— START OF Document —

Ring Familiar Faces is a beta facial recognition feature using advanced AI to detect, learn, and identify faces of known people, turning generic “Person at Front Door” alerts into named notifications like “Chris at Front Door”. The feature has now rolled out to UK users, expanding beyond its initial availability in the US and Canada. But the arrival of this technology in Britain raises uncomfortable questions about consent, privacy, and whether convenience is worth the cost.
Key Takeaways
- Familiar Faces replaces generic alerts with named notifications for friends, family, and frequent visitors
- Requires Ring Pro or Ring Trial subscription; works on 2K/4K and select HD 1080p devices
- Users can disable alerts for each saved face to reduce notification fatigue from routine activity
- Privacy advocates warn the feature scans non-consenting people like delivery drivers and passersby
- Unavailable in Illinois, Texas, Portland Oregon, and Quebec due to biometric consent laws
How Ring Familiar Faces Actually Works
The setup process is straightforward. When your Ring camera detects a face, it captures it and adds it to your Familiar Faces library. You then open the Ring app, tap the menu, navigate to Pro Features, select Manage People, and name that person. From that point forward, whenever that face appears at your door, you get a personalised alert instead of a generic one. You can also turn alerts on or off for each saved face individually, which means you can mute notifications from your regular delivery driver but stay alerted when unfamiliar people linger near your property.
The feature only works if you subscribe to Ring Pro or Ring Trial. It requires either a 2K or 4K resolution device, or select 1080p models. Ring Car Cam, devices with end-to-end encryption enabled, and Ring Edge are incompatible. The system stores unidentified faces locally for 30 to 180 days before deletion, and you have the option to avoid cloud uploads entirely.
The Notification Fatigue Problem Ring Solves
Ring founder Jamie Siminoff frames the feature as a solution to alert overload. “Equally important is that if someone you don’t recognize is lingering, you’ll know immediately they’re unfamiliar,” he explained. In practice, this makes sense. If your camera triggers 15 alerts a day from the postman, your mum, and the neighbour’s kids, you stop paying attention to alerts altogether. Familiar Faces lets you silence the noise and focus on genuine security concerns. Amazon claims the feature provides “personalized context of who is detected, eliminating guesswork and making it effortless to find and review important moments involving specific familiar people”. That’s the sales pitch. The reality is messier.

— END OF Document —
— START OF Given information —

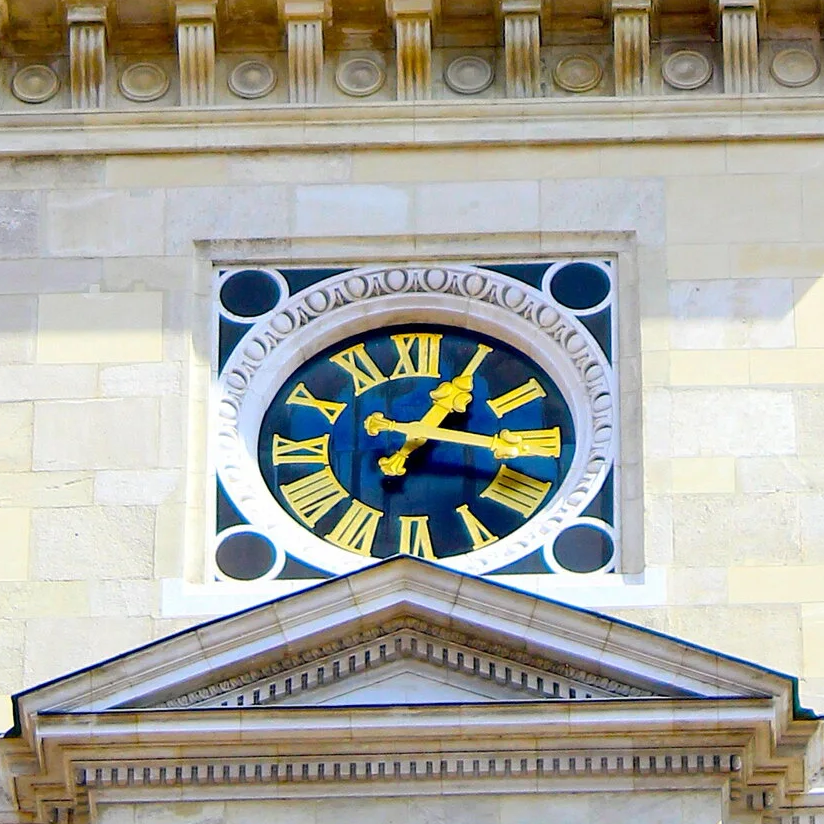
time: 1:16
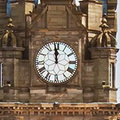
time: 11:58
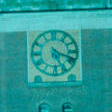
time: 5:18
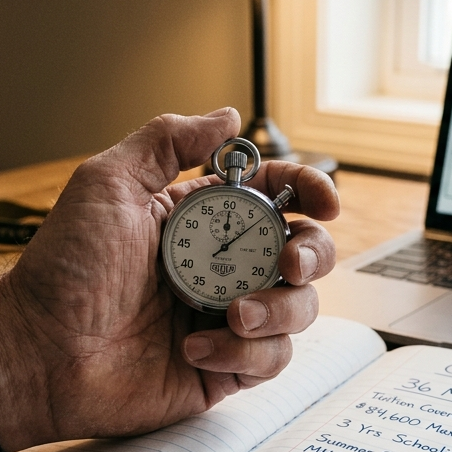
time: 12:07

— END OF Given information —

> Requirements:
a - State whether each of the following statements agrees with the Ring Familiar Faces article, answering yes or no and quoting the decisive words of the article: (i) the feature was available in the US and Canada before it reached UK users; (ii) Ring Edge is compatible with the feature; (iii) unidentified faces are kept locally for 30 to 180 days before deletion.
b - Reproduce verbatim the passage of the Ring Familiar Faces article starting at "The feature only" and ending at "cloud uploads entirely.".

> Solutions to the exercise:
a -
(i) Yes: "expanding beyond its initial availability in the US and Canada"
(ii) No: "Ring Car Cam, devices with end-to-end encryption enabled, and Ring Edge are incompatible."
(iii) Yes: "The system stores unidentified faces locally for 30 to 180 days before deletion"

b -
The feature only works if you subscribe to Ring Pro or Ring Trial. It requires either a 2K or 4K resolution device, or select 1080p models. Ring Car Cam, devices with end-to-end encryption enabled, and Ring Edge are incompatible. The system stores unidentified faces locally for 30 to 180 days before deletion, and you have the option to avoid cloud uploads entirely.